The criteria for early warning against landslides we use must be credible. The
direct connection between ‘incidence’ of a landslide and ‘rainfall’ may look
both obvious and simple, and may even work in cases where ground conditions are
already bad enough and rainfall exceptional. There is a strong case to position
monitoring stations to advance on-line rainfall forecasting procedures using
digital radar data and an on-line run-off forecasting procedure based on space
techniques to enhance lead time. The early warning criteria we aim should be
rooted in holistic and concurrent interpretation of real-time rainfall records,
seismic records, spatial piezometric variations, slope surface and subsurface
movements and movement rates on discrete boundary shears, runout effects and other
collateral threats in the catchment and on the higher slopes. We should refrain
from over-simplifying the criteria for early warning to minimize bogus
forecasts and it must be continuously put to test. We must prepare ourselves to
effectively utilize every second of the available lead time.
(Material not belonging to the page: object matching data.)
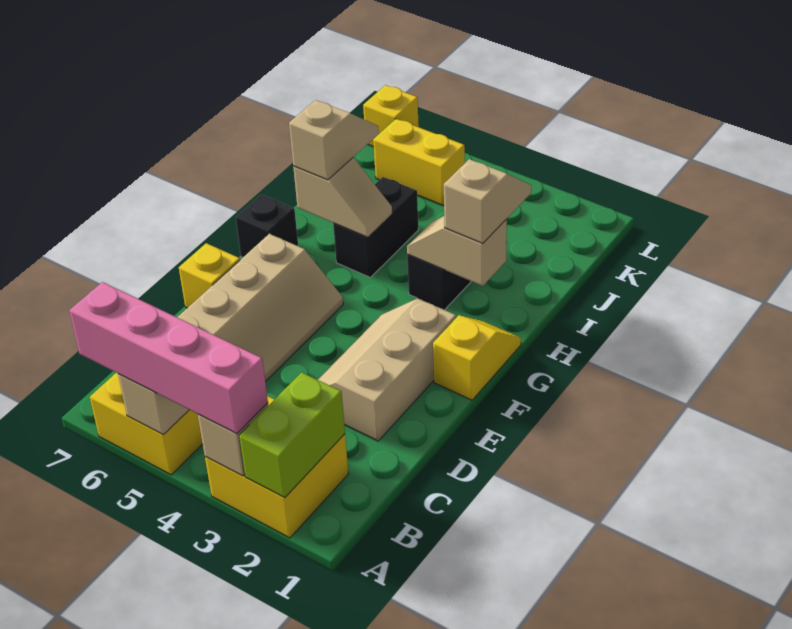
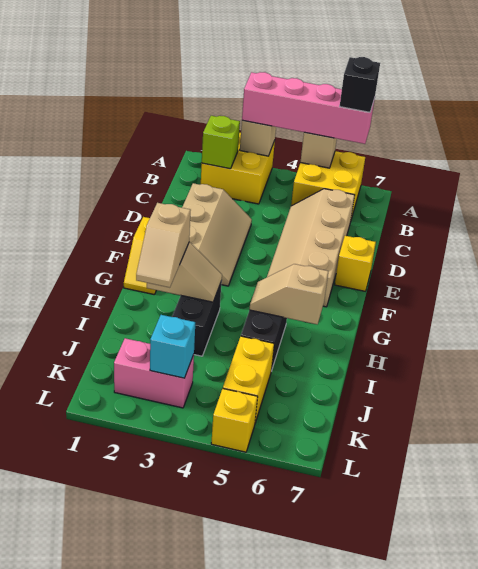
lime 1x2 brick [239,372,345,498] -> lime 1x1 brick [202,116,240,169]
black 1x1 brick [236,195,298,258] -> black 1x1 brick moved to [340,57,380,112]
tan 1x2 slope [289,100,379,180] -> none
none -> pink 1x2 brick [114,338,194,408]
none -> cyan 1x1 brick [150,315,195,378]
yellow 1x2 brick [373,119,465,205] -> yellow 1x2 brick turned to [223,336,274,423]
yellow 1x1 brick [363,85,419,147] -> yellow 1x1 brick moved to [211,388,258,452]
We have all agreed time and again that landslide disaster management should be
integrated with development planning. The vast potential for hydro-power in
Uttarakhand is in a sense a big blessing, but the way it is being exploited is
a curse as hydro-power schemes are no longer environment-friendly and power
generation is no longer based on natural flows and sound engineering. Unless
safety issues appear continuously on RADAR, mega projects like the Tehri dam
will always keep us on tenterhooks.
Dozens of landslides in India, like the one at Kaliasaur on the
Srinagar–Rudraprayag highway, are quite old. We should fix them once for all. A
township on a landslide infested mountain slope can be best tackled by looking
at the stability of the mountain as a whole rather than frittering away the
resources in fixing landslides affecting individual buildings. We need breed
the culture of truth-seeking rather than data-seeking nature of landslide
investigations. Our reports and papers by hindsight reflect more of perceptions
inspired by loyalty to the accepted trends than science. In many cases, truth
eludes us because vital field evidences get erased even before landslide
investigations begin.
R. K. Bhandari
Forum on Engineering Interventions in Disaster
Mitigation,
Indian National Academy of Engineering,
New Delhi 110 016, India
e-mail: rajmee@yahoo.com
Comment by Praful Rao
Dr RK Bhandari, is long acknowledged to be one of the foremost authorities on landslides in the world. STH is proud to be associated with him from several years back.